Additionally, the Zone System that Adams created was a structured way photographers could use dark-room and development techniques to achieve their visualizations. The "Zone System" works to carefully control exposure and development of the negative, and promotes using the dark room and framing techniques to emote a visual experience. Adams created ten different zones to describe a numerical range of the whitest photos to the blackest photos. A photographer can visualize how they want a print to look, choose the corresponding number in the zone range, then follow subsequent exposing, developing and printing methods to create desired tones.

==Lasting significance==
The lasting significance and display surrounding Monolith is crucial to the development of modern photography, the environmentalist movement, and photography's role in social movements. The distribution and expansion of audience is something that makes Monolith and Ansel Adams' work particularly important. He enlarged his photographs on photomurals, cards, posters, and "coffee-table" books; media that are easily accessible to all members of society. Monolith is the cover image for his most published book, Yosemite.

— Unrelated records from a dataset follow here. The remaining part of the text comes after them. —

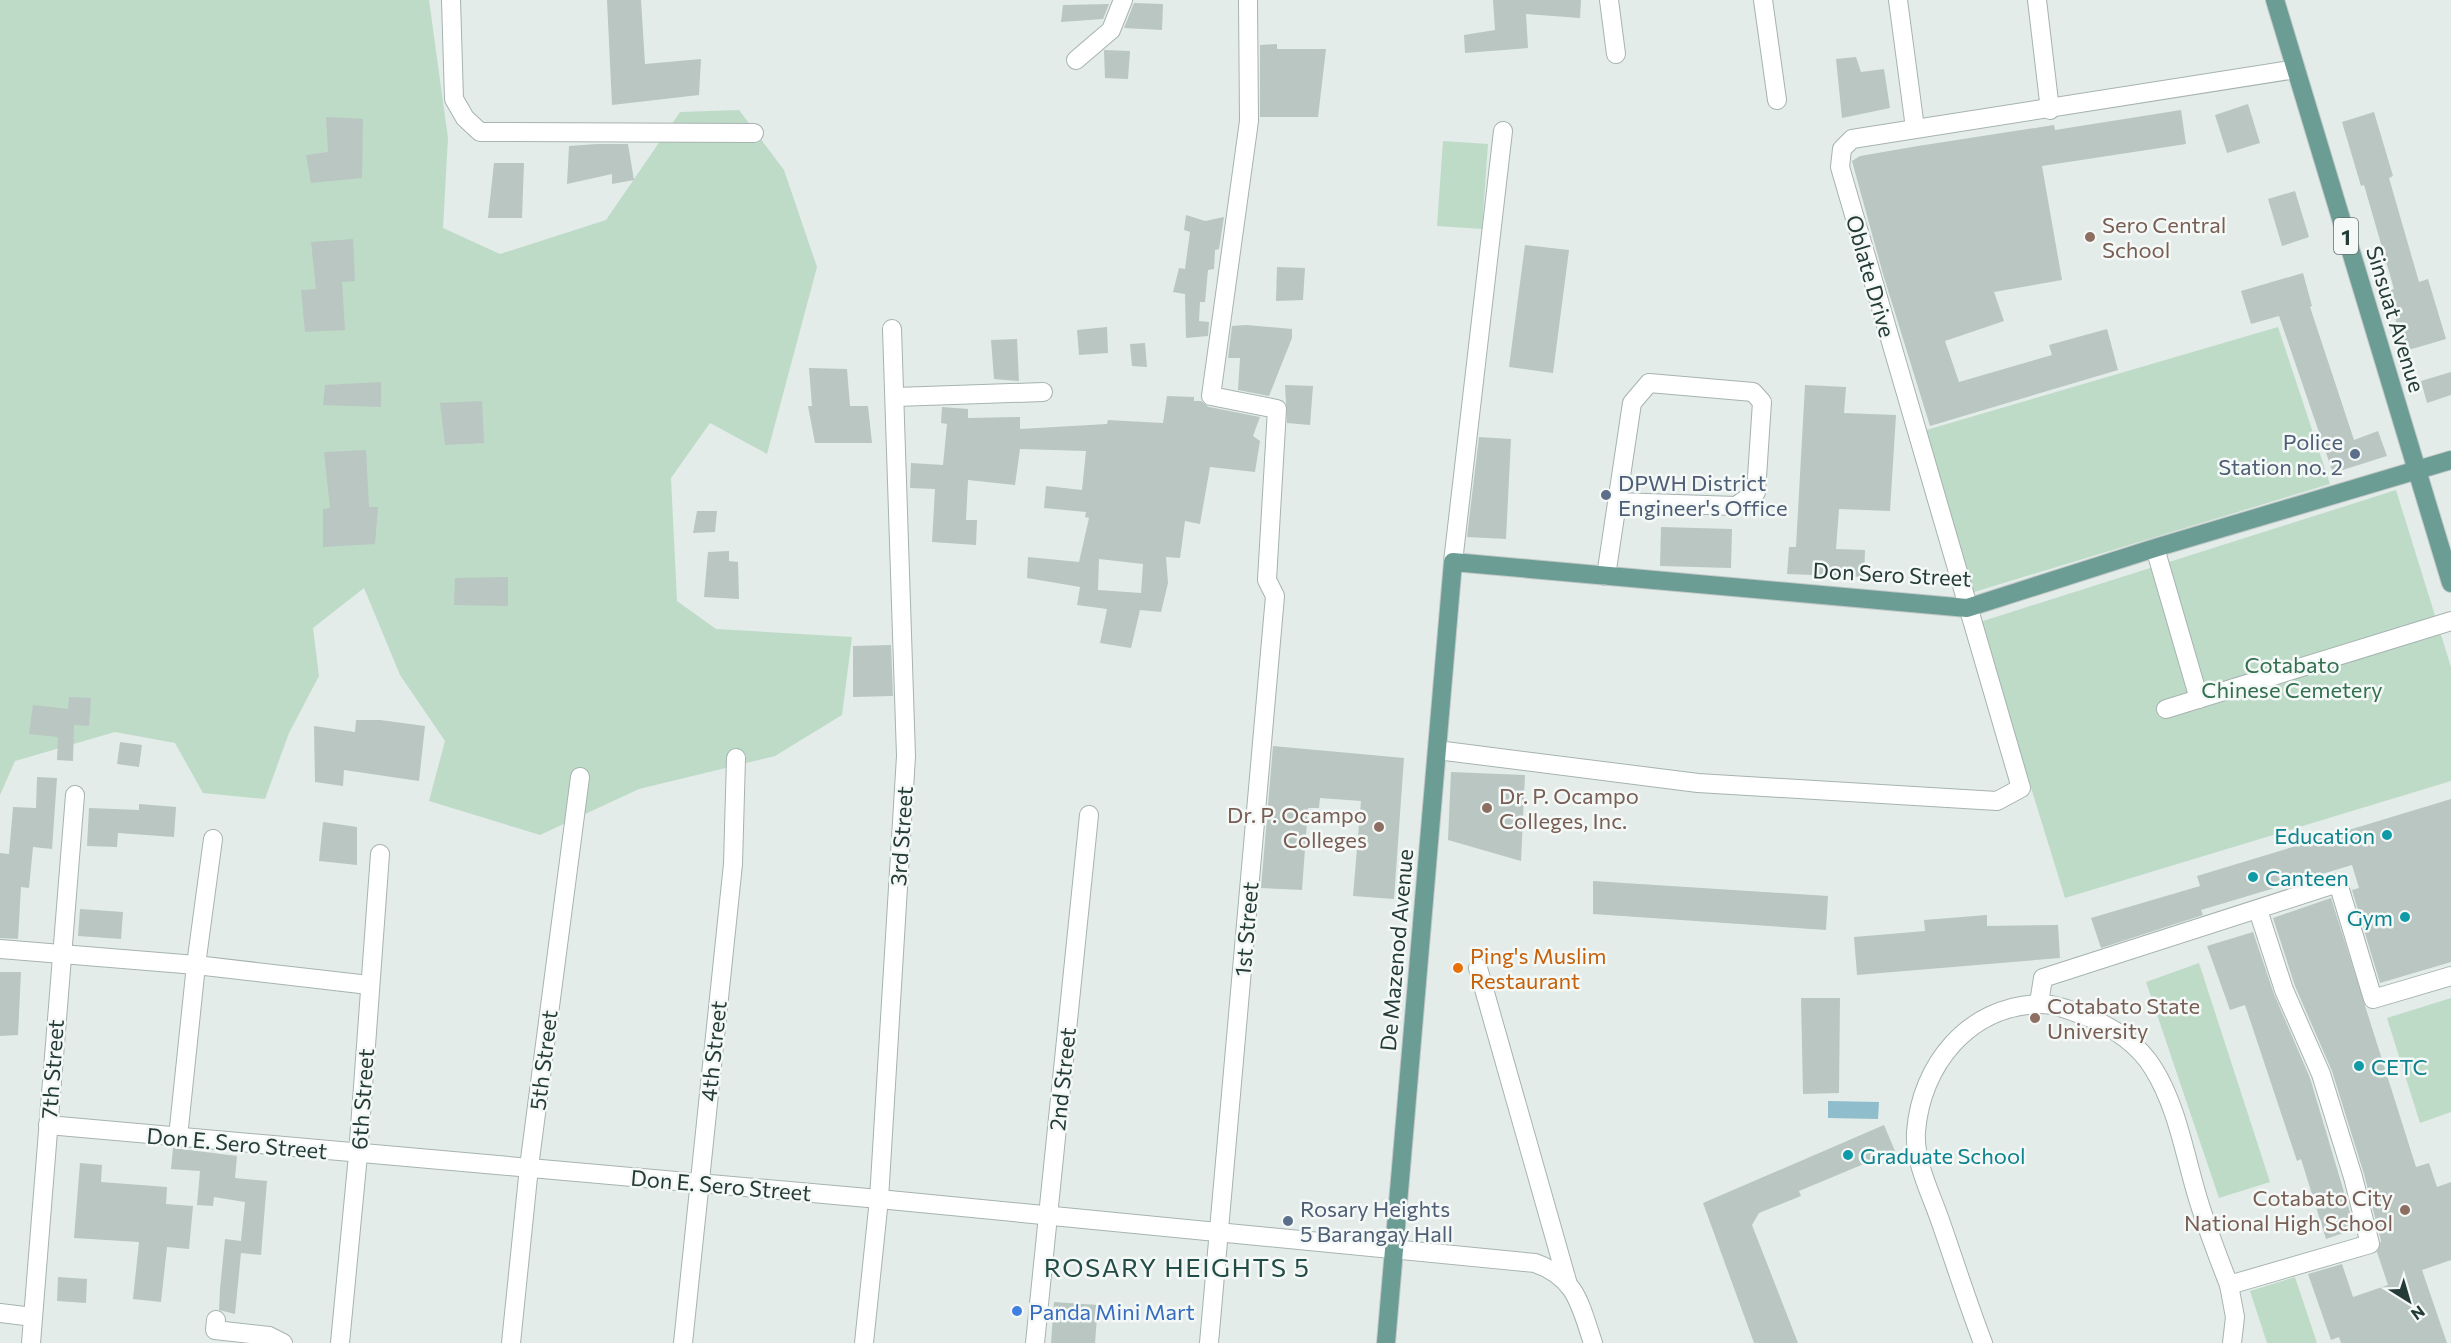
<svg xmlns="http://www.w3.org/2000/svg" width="2451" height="1343" viewBox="0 0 2451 1343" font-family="Commissioner,sans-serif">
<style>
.green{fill:#bedbc8}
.water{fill:#90bdcc}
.building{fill:#b9c6c2;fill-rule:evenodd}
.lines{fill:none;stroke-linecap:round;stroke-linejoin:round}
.minor-casing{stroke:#a6b3b0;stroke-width:20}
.major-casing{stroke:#c2c8c7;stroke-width:20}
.minor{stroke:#fff;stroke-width:18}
.major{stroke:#6c9d95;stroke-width:18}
.education-dot{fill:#8d6e63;stroke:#f4f8f6;stroke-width:2}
.service-dot{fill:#5c6f8a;stroke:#f4f8f6;stroke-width:2}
.culture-dot{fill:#0f9aa8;stroke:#f4f8f6;stroke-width:2}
.food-dot{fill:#e8710a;stroke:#f4f8f6;stroke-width:2}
.shop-dot{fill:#3f7fe0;stroke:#f4f8f6;stroke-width:2}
.labels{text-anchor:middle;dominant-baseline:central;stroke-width:5;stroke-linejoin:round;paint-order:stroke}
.shield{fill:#f4f8f6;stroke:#627470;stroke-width:1.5}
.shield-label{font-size:21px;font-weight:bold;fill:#243b37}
.education-label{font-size:22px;fill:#785e54;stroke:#f4f8f6;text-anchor:start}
.street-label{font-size:22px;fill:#243b37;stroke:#f4f8f6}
.service-label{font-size:22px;fill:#4e5e75;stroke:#f4f8f6;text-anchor:start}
.park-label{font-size:22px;fill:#326f4f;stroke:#f4f8f6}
.culture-label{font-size:22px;fill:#0d838f;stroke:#f4f8f6;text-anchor:start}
.food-label{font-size:22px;fill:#c56008;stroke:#f4f8f6;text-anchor:start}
.shop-label{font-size:22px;fill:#366cbe;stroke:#f4f8f6;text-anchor:start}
.quarter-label{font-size:26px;letter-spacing:1.5px;fill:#224c45;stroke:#f4f8f6}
</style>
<rect width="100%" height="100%" fill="#e3ece9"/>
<g class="green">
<path d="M0 0H429L448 138 443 228 500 254 606 220 680 112 739 110 784 170 817 267 767 454 710 423 671 478 677 601 716 629 852 637 842 715 775 756 639 789 540 835 429 801 445 741 400 675 364 588 313 628 319 676 289 733 265 799 203 793 175 743 115 732 15 761 0 795Z"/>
<path d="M1443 141 1488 144 1482 229 1437 226Z"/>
<path d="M2278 327 2330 484 1971 593 1923 431Z"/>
<path d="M2396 490 2451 667V781L2065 898 1980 622Z"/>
<path d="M2199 963 2270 1182 2219 1198 2146 982Z"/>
<path d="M2451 998V1112L2420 1123 2387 1018Z"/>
<path d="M2295 1277 2317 1343H2267L2250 1291Z"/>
</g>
<path class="water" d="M1828 1101 1879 1102 1878 1119 1828 1118Z"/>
<g class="building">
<path d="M607 0H641L645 64 701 59 699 95 612 105Z"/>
<path d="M1493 0H1581L1580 18 1526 14 1528 48 1465 53 1464 35 1495 30Z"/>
<path d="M1134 3 1163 4 1162 30 1124 28Z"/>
<path d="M1109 4 1103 19 1061 22 1063 5Z"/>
<path d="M1277 44V49H1326L1318 117H1260V45Z"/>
<path d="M1104 50 1130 51 1128 79 1105 78Z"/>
<path d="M1856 57 1861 72 1884 69 1890 108 1842 118 1836 59Z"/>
<path d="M2248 104 2260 143 2227 153 2215 115Z"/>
<path d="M2181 110 2186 144 2042 166 2062 280 1994 292 2004 321 1945 341 1959 382 2052 355 2049 345 2107 329 2118 370 1930 426 1883 274 1852 161 1860 156 1918 146 2054 125 2055 130Z"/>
<path d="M2374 112 2393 176 2389 178 2419 282 2428 279 2446 339 2405 351 2387 291 2394 289 2364 185 2361 186 2342 122Z"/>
<path d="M326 117 363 119 362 178 311 183 306 155 328 152Z"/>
<path d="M597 144H628L634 180 612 184V174L567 184 569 146Z"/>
<path d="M494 163H524L522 218H488Z"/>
<path d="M2295 191 2309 237 2282 246 2268 199Z"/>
<path d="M1186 215 1205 221 1224 217 1219 249 1215 250 1214 269 1208 270 1205 302H1200L1199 321 1209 322 1208 336 1186 338 1185 294 1173 292 1179 268 1185 269 1190 232 1184 230Z"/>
<path d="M353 239 355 281 342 282 345 330 305 332 301 290 316 289 311 242Z"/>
<path d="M1525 245 1569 250 1553 373 1509 367Z"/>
<path d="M1277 267 1305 268 1303 300 1276 301Z"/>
<path d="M2303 273 2312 306 2310 307 2354 440 2378 431 2387 456 2333 473 2279 316 2251 324 2241 291Z"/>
<path d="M1246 325 1292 329V338L1269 396 1238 390 1240 358H1228L1232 326Z"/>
<path d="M1107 327 1108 353 1079 355 1077 330Z"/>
<path d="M1017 339 1019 381 994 379 991 340Z"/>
<path d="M1145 343 1147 367 1132 366 1130 344Z"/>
<path d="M809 368 847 369 850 406H868L872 443H815L808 406H812Z"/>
<path d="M2451 372V395L2427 403 2421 381Z"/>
<path d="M381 382V407L323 405 325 385Z"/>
<path d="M1285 385 1313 386 1310 425 1287 423Z"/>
<path d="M1805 385 1846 387 1844 413 1896 415 1890 511 1839 509 1836 549 1865 550 1864 577 1787 574 1789 547H1796Z"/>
<path d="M1167 396 1194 397V401H1201L1209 407 1260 417 1253 436 1260 441 1255 472 1210 467 1200 524 1185 521 1180 558 1166 557 1168 583 1161 612 1140 610 1131 648 1100 643 1107 609 1077 605 1080 587 1027 578 1028 557 1079 562 1089 518 1085 517 1086 512 1044 508 1046 486 1082 490 1086 451 1020 449 1015 485 968 480 966 520H977L976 545 932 542 935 489 910 488 911 463 943 465 947 424 941 423 942 407 968 409V418L1020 417V429L1107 424 1108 420 1163 423ZM1099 559 1143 564 1141 593 1098 590Z"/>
<path d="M482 401 484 443 445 445 440 403Z"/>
<path d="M1479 437 1511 439 1506 539 1467 537Z"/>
<path d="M366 450 369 507H378L375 544 323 547V509L330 508 324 452Z"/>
<path d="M697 511H717L715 532 693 533Z"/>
<path d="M1661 527 1732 529 1731 568 1660 566Z"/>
<path d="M729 551V561L738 562 739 599 704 597 708 552Z"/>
<path d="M508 577V606L454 605 455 578Z"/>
<path d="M891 645 893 696 853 697V646Z"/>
<path d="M69 697 91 698 89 726 74 725 73 761 57 760 58 737 29 734 33 705 68 709Z"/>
<path d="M356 720H380L425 726 419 781 344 770 343 786 315 782 314 726 355 732Z"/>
<path d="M120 742 142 745 139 767 117 764Z"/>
<path d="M1273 746 1404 758 1394 899 1353 896 1361 801 1320 798 1319 808H1308L1302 890 1261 888Z"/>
<path d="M1451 772 1525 775 1521 861 1448 840Z"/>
<path d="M37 777 57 778 52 849 33 847 29 888 21 887 18 939 0 938V853L9 854 13 807 36 808Z"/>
<path d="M2451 799V962L2380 983 2352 890 2359 888 2352 865 2201 910 2203 915 2101 948 2091 918 2200 886 2197 876Z"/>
<path d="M139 804 176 807 174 837 118 833 117 847 87 846 89 808 139 810Z"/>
<path d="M323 822 357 827V865L319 861Z"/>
<path d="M1593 881 1828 896 1826 930 1593 914Z"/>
<path d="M2331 898 2416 1167 2429 1163 2437 1187 2451 1182V1260L2422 1270 2447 1343H2341L2339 1337 2331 1340 2308 1274 2342 1264 2353 1297 2388 1285 2377 1252 2381 1241 2364 1174 2332 1071 2295 986 2273 918Z"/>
<path d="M80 909 123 912 121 939 78 936Z"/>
<path d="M1987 915V926L2058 925 2060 958 1857 975 1854 937 1925 931 1924 920Z"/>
<path d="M2253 932 2274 994 2310 1078 2355 1229 2326 1239 2301 1159 2297 1161 2245 1005 2230 1010 2207 946Z"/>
<path d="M0 972H21L18 1035 0 1036Z"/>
<path d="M1801 998H1840L1839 1093 1803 1094Z"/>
<path d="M1884 1125 1895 1151 1799 1191 1801 1196 1759 1213 1752 1225 1798 1343H1754L1703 1203Z"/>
<path d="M173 1148 237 1156 235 1178 267 1181 261 1255 241 1253 235 1314 219 1310 220 1289 225 1239 241 1241 245 1202 214 1197 213 1206 197 1205 200 1171 171 1169Z"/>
<path d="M80 1163 102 1165 101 1182 167 1187 166 1204 193 1206 189 1249 167 1247 161 1302 133 1299 139 1242 74 1238Z"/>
<path d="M58 1277 87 1279 86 1303 57 1301Z"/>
<path d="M1054 1302 1098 1305 1095 1343H1051Z"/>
</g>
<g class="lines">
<g class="minor-casing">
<g id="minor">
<path d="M451 0 454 99 465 118 480 132 754 133"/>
<path d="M1609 0 1616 54"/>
<path d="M1763 0 1777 100"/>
<path d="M1898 0 1915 128"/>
<path d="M2037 0 2050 110"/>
<path d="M1076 60 1111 30 1123 0"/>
<path d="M896 397 1043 392"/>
<path d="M2155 548 2199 699"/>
<path d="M1453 562 1503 131"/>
<path d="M1606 576 1632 403 1649 383 1753 392 1762 402 1756 492 1736 506 1617 502"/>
<path d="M2166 709 2451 621"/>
<path d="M1437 750 1698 783 1997 801 2021 788 1840 167 1842 149 1852 139 2296 69"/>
<path d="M0 949 196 965 369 985"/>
<path d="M1478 968 1567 1281"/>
<path d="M2039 1003 2043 978 2338 883 2373 999 2451 976"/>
<path d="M48 1125 879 1199 1535 1263C1577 1278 1580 1305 1593 1343"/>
<path d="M178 1137 196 965 213 839"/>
<path d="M0 1313 33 1317"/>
<path d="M216 1320 215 1330 269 1336 283 1343"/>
<path d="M31 1343 75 795"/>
<path d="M340 1343 358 1155 380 854"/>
<path d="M511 1343 529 1167 580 777"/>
<path d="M683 1343 733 864 736 758"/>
<path d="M864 1343 879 1199 906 756 892 329"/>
<path d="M1035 1343 1089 815"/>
<path d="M1209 1343 1275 596 1267 580 1277 409 1211 396 1249 121 1248 0"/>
<path d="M1983 1343C1968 1304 1955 1263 1941 1223 1932 1196 1914 1162 1916 1132 1921 1065 1968 1007 2038 1004 2054 1003 2075 1012 2090 1018 2114 1028 2139 1045 2153 1068 2176 1104 2184 1151 2196 1192 2205 1224 2217 1254 2229 1285"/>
<path d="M2232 1343 2235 1317 2229 1285 2370 1244 2353 1177 2321 1074 2284 990 2258 910"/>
</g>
</g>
<g class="major-casing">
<g id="major">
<path d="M2275 0 2451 583"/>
<path d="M1386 1343 1453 562 1967 608 2155 548 2451 460"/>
</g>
</g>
<use href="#minor" class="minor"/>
<use href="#major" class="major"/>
</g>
<g class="education-dot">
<circle cx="2090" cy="237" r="6"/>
<circle cx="1487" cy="808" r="6"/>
<circle cx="1379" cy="827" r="6"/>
<circle cx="2035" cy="1018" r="6"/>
<circle cx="2405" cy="1210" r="6"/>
</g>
<g class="service-dot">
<circle cx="2355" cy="454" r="6"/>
<circle cx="1606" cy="495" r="6"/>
<circle cx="1288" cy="1221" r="6"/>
</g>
<g class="culture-dot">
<circle cx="2387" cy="835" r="6"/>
<circle cx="2253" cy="877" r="6"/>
<circle cx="2405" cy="917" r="6"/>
<circle cx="2359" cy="1066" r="6"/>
<circle cx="1848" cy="1155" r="6"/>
</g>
<circle class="food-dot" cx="1458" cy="968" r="6"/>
<circle class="shop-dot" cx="1017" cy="1311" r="6"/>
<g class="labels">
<rect class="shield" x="2334" y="218" width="24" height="36" rx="4.5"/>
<g class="shield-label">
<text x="2346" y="236">1</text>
</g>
<g class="education-label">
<text x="2102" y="224">Sero Central<tspan x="2102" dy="25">School</tspan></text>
<text x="1499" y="795">Dr. P. Ocampo<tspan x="1499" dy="25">Colleges, Inc.</tspan></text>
<text x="1367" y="814" text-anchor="end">Dr. P. Ocampo<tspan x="1367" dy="25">Colleges</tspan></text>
<text x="2047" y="1005">Cotabato State<tspan x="2047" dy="25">University</tspan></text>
<text x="2393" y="1197" text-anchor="end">Cotabato City<tspan x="2393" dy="25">National High School</tspan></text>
</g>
<g class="street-label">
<text transform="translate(1871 276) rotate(74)">Oblate Drive</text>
<text transform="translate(2396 319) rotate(73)">Sinsuat Avenue</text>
<text transform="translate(1892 574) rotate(3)">Don Sero Street</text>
<text transform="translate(901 836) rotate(-86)">3rd Street</text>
<text transform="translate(1246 929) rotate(-85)">1st Street</text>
<text transform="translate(1396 950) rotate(-85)">De Mazenod Avenue</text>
<text transform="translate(713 1051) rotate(-84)">4th Street</text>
<text transform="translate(543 1060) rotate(-83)">5th Street</text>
<text transform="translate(52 1069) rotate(-86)">7th Street</text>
<text transform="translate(1062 1079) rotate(-84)">2nd Street</text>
<text transform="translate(362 1099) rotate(-86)">6th Street</text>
<text transform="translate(237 1143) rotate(5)">Don E. Sero Street</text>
<text transform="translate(721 1185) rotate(5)">Don E. Sero Street</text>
</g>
<g class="service-label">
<text x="2343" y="441" text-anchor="end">Police<tspan x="2343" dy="25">Station no. 2</tspan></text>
<text x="1618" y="482">DPWH District<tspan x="1618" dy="25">Engineer's Office</tspan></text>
<text x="1300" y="1208">Rosary Heights<tspan x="1300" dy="25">5 Barangay Hall</tspan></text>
</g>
<g class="park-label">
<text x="2292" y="664">Cotabato<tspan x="2292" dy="25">Chinese Cemetery</tspan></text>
</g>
<g class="culture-label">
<text x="2375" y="835" text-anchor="end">Education</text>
<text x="2265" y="877">Canteen</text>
<text x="2393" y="917" text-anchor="end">Gym</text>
<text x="2371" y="1066">CETC</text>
<text x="1860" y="1155">Graduate School</text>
</g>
<g class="food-label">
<text x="1470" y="955">Ping's Muslim<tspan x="1470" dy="25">Restaurant</tspan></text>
</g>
<g class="shop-label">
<text x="1029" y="1311">Panda Mini Mart</text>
</g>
<g class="quarter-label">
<text x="1177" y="1266">ROSARY HEIGHTS 5</text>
</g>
</g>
<g transform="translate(2409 1301) rotate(143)" stroke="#f4f8f6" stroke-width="4.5" paint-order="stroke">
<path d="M0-4.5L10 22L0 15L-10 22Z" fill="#243b37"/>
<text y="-9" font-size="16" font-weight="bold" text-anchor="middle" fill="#243b37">N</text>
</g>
</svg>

Having been originally published in 1927, the photograph fell into the United States public domain, meaning it lost its existing copyright status and protection, on January 1, 2023.

==Public collections==
There are prints, among other visual arts museums, in the Metropolitan Museum of Art, in New York City, the Museum of Modern Art in New York City, the Museum of Fine Arts, in Boston, Massachusetts, and the San Francisco Museum of Modern Art, in San Francisco, California.